I leader ecclesiali della Repubblica democratica del Congo hanno accusato la comunità internazionale di ipocrisia in merito alla posizione del Rwanda rispetto al perdurante conflitto nell’est tra l’esercito federale (sostenuto da militari ugandesi, kenyani, sudsudanesi e burundesi) e i gruppi di ribelli, tra cui spicca il famigerato M23.
Domenica 4 dicembre migliaia di fedeli cattolici e protestanti hanno manifestato a Kinshasa e in altre città contro la guerra e l’influsso in essa esercitato dal governo di Kigali.
Le manifestazioni hanno fatto seguito a una Conferenza dei vescovi cattolici nella quale, appunto, i presuli invitavano a marciare contro la guerra. «Diciamo no alla guerra, no a un Congo diviso e smembrato», ha affermato il responsabile della parrocchia di Santa Elisabetta, padre Blaise Emmanuel, insieme ad altri sacerdoti e fedeli in processione nel quartiere di Montgafula, tra le aree più povere di Kinshasa.
La violenza ha portato all’esodo di oltre 390mila persone, secondo le stime dell’agenzia Ocha delle Nazioni Unite. Uno striscione in una manifestazione recitava “No alla balcanizzazione, no all’ipocrisia della comunità internazionale. La Rd Congo non è in vendita”.
Sono molti i congolesi che da anni accusano l’Occidente di tacere sul ruolo giocato dal Rwanda per l’insicurezza generale nel Congo orientale.

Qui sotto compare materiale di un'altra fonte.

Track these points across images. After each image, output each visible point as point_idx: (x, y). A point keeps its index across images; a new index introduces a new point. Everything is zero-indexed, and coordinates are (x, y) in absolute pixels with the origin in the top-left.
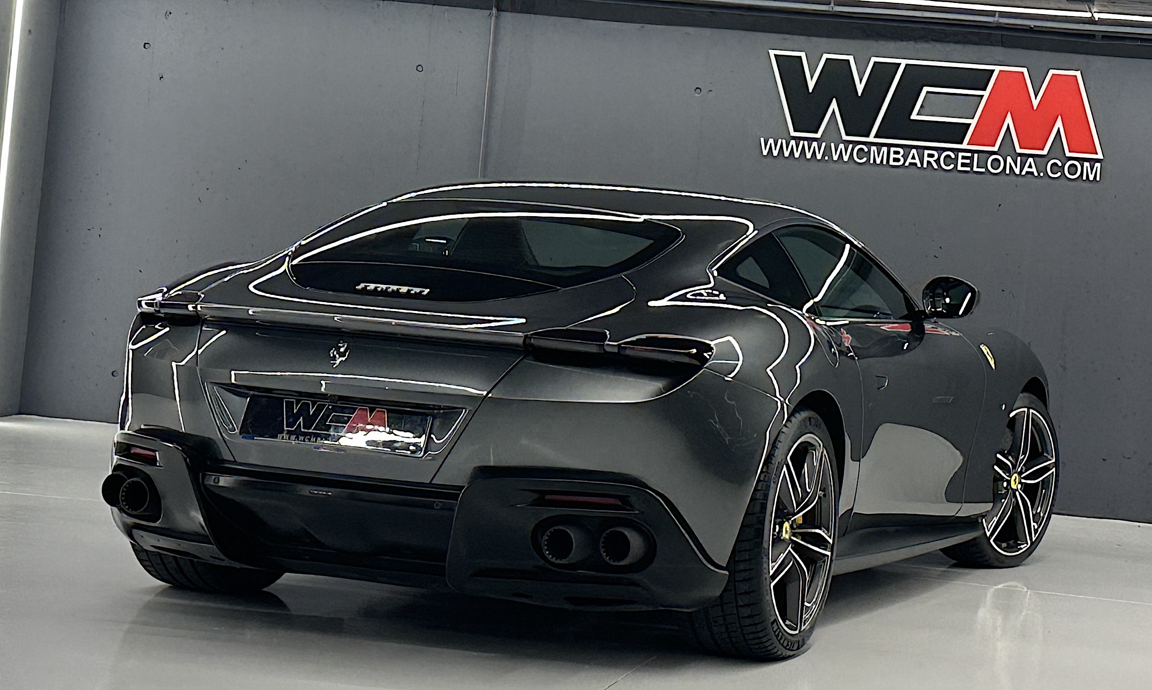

A fine novembre, in realtà, il parlamento europeo aveva ammonito il Rwanda a non sostenere il movimento ribelle M23.
Tuttavia, la scorsa settimana la Commissione europea ha deciso di sostenere il governo di Kigali elargendo 20 milioni di dollari finalizzati, in teoria, a finanziare le truppe rwandesi nella lotta contro le formazioni jihadiste presenti in Mozambico.
Lo scorso agosto, d’altro lato, il segretario di stato americano, Antony Blinken, aveva dichiarato credibili le accuse che esperti delle Nazioni Unite avevano lanciato contro il prolungato sostegno offerto da Kigali al M23. Il governo rwandese, naturalmente, aveva smentito ogni accusa al riguardo.
Il sentimento anti-rwandese ha trovato espressione in molte aree del paese, in proteste alle quali ha preso parte anche il leader del senato, vari ministri e parlamentari, sia del partito al potere che dell’opposizione.
I tentativi di giungere ad una soluzione condotti finora, inclusi i negoziati conclusi da poco a Nairobi tra i rappresentanti della Comunità dell’Africa orientale (Eac), non hanno finora avuto successo.